**What you will do**:
Where does the string "center" appear in the records? Copy every line that contains it.

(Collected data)
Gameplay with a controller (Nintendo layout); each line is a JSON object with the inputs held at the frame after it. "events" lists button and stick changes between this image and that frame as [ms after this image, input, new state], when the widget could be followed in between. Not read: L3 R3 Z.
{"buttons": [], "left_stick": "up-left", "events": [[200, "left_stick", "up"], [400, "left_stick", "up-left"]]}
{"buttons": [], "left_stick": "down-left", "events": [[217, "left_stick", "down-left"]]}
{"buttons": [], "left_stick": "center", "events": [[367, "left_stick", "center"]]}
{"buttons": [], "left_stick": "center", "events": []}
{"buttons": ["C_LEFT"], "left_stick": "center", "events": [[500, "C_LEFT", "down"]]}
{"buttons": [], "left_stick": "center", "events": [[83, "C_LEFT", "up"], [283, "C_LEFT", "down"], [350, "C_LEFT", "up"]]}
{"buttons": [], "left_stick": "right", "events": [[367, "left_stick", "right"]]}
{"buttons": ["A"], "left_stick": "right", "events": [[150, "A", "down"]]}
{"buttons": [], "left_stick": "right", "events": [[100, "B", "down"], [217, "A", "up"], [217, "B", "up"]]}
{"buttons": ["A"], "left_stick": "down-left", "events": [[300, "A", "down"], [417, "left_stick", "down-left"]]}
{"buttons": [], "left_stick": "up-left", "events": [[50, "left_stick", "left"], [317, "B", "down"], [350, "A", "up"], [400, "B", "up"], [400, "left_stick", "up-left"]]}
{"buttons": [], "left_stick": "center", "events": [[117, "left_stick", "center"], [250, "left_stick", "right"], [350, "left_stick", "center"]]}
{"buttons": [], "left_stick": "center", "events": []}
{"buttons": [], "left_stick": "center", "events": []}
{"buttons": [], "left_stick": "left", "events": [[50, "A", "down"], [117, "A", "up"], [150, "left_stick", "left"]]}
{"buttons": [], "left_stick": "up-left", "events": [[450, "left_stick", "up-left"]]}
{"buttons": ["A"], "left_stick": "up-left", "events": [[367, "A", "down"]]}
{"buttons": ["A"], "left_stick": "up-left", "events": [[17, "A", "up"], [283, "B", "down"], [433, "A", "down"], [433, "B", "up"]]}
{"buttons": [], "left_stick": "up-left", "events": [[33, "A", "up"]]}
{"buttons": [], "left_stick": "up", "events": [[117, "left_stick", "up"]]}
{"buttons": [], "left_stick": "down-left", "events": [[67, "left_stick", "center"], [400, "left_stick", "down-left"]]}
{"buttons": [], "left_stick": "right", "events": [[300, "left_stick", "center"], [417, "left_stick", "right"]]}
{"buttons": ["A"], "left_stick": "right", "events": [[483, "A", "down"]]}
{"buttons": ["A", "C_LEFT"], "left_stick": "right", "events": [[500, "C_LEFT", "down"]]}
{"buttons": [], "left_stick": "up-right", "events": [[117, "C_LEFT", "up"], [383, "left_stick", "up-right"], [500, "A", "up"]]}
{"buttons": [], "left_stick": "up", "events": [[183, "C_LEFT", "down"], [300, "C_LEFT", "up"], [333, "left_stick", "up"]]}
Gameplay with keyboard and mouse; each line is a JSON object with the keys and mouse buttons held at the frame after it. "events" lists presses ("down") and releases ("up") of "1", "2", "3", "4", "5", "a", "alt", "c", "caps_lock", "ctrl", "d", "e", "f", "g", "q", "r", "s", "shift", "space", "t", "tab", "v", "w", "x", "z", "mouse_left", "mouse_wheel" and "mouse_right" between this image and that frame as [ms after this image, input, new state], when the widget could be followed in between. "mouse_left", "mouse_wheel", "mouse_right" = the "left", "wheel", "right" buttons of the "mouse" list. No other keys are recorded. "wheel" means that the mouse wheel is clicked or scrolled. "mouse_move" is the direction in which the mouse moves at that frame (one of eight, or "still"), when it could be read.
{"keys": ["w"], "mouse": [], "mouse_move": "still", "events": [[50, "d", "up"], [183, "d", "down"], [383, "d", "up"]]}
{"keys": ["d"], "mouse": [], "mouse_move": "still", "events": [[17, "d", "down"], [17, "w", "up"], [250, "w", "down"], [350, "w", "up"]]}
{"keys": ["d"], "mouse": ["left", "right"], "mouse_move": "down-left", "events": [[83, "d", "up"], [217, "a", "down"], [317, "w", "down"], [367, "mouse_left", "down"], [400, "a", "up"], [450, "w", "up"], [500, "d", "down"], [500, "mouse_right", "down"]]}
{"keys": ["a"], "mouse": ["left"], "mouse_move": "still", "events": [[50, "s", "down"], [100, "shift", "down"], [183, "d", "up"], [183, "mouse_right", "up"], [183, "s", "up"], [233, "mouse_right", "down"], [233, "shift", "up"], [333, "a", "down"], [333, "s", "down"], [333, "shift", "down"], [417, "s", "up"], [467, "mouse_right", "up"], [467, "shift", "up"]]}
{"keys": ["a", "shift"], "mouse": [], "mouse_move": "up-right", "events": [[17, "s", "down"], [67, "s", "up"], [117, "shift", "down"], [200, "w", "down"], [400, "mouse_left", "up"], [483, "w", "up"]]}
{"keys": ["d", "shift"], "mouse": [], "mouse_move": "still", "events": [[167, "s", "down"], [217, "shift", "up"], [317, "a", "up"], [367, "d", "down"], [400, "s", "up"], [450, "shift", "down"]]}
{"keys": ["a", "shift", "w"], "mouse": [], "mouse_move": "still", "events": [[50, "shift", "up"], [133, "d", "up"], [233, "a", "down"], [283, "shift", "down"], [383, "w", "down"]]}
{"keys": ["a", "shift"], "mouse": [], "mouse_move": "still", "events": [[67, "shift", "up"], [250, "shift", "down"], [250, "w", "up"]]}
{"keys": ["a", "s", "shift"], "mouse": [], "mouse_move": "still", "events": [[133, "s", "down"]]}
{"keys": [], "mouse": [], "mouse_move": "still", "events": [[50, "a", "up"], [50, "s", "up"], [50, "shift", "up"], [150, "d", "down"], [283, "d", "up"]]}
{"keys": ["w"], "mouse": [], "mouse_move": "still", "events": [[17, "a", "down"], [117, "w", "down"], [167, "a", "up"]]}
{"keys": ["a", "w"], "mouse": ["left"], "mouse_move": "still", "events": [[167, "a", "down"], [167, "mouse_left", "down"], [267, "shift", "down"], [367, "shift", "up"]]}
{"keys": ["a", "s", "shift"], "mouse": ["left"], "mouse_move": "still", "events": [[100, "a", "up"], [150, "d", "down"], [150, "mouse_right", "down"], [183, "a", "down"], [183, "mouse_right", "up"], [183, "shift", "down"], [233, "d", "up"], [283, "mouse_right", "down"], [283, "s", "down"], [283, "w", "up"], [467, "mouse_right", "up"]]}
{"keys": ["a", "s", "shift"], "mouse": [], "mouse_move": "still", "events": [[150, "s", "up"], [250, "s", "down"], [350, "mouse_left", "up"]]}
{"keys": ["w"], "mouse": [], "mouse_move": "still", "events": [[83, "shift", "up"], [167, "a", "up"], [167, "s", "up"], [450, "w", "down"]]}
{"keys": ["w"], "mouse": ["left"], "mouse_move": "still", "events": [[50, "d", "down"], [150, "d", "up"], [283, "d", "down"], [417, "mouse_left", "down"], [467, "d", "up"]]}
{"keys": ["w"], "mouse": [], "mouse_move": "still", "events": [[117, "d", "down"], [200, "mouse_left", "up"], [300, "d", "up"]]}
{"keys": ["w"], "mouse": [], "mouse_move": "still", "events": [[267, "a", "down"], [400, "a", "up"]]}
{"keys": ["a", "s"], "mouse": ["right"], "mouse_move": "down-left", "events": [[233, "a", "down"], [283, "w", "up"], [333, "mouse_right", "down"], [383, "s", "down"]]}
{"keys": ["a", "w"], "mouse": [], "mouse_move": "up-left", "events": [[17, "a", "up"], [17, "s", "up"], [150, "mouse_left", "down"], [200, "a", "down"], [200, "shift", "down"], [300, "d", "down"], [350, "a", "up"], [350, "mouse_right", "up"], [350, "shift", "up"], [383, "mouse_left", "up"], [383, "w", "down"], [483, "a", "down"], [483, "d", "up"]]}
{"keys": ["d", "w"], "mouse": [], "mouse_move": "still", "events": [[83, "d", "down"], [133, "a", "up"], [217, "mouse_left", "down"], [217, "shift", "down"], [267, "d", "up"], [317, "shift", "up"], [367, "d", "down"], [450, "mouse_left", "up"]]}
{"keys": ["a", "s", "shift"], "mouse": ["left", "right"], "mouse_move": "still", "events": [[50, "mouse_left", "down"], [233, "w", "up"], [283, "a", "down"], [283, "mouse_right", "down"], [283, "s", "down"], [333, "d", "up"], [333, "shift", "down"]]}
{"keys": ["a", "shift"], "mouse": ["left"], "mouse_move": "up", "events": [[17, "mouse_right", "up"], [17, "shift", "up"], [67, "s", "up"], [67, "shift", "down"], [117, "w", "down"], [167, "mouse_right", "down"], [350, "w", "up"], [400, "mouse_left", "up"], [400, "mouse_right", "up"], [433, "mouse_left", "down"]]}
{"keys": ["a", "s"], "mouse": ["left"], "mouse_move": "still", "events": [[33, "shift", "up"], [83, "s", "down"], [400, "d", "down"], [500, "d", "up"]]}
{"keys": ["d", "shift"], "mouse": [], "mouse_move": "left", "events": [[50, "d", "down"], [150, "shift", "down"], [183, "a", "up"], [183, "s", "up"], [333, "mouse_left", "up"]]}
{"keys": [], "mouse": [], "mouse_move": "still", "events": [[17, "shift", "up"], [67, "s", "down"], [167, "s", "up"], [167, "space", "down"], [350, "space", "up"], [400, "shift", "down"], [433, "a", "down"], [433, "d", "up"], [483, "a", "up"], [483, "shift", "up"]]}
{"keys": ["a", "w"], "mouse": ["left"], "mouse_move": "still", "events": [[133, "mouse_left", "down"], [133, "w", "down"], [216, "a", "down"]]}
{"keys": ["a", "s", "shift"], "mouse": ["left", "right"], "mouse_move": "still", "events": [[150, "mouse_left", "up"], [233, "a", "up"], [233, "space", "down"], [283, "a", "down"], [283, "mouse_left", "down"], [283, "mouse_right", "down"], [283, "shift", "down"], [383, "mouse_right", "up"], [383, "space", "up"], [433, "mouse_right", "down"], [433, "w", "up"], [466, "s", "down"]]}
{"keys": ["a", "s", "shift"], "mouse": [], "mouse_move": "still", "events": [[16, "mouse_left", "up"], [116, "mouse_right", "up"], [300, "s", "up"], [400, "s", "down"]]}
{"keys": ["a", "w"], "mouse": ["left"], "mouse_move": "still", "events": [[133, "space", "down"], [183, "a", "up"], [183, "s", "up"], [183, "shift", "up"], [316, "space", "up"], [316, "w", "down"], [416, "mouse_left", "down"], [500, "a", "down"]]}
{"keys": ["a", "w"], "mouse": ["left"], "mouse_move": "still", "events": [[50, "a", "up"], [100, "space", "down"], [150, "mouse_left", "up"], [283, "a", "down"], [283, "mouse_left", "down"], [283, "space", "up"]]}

**Result of the task**:
{"buttons": [], "left_stick": "center", "events": [[367, "left_stick", "center"]]}
{"buttons": [], "left_stick": "center", "events": []}
{"buttons": ["C_LEFT"], "left_stick": "center", "events": [[500, "C_LEFT", "down"]]}
{"buttons": [], "left_stick": "center", "events": [[83, "C_LEFT", "up"], [283, "C_LEFT", "down"], [350, "C_LEFT", "up"]]}
{"buttons": [], "left_stick": "center", "events": [[117, "left_stick", "center"], [250, "left_stick", "right"], [350, "left_stick", "center"]]}
{"buttons": [], "left_stick": "center", "events": []}
{"buttons": [], "left_stick": "center", "events": []}
{"buttons": [], "left_stick": "down-left", "events": [[67, "left_stick", "center"], [400, "left_stick", "down-left"]]}
{"buttons": [], "left_stick": "right", "events": [[300, "left_stick", "center"], [417, "left_stick", "right"]]}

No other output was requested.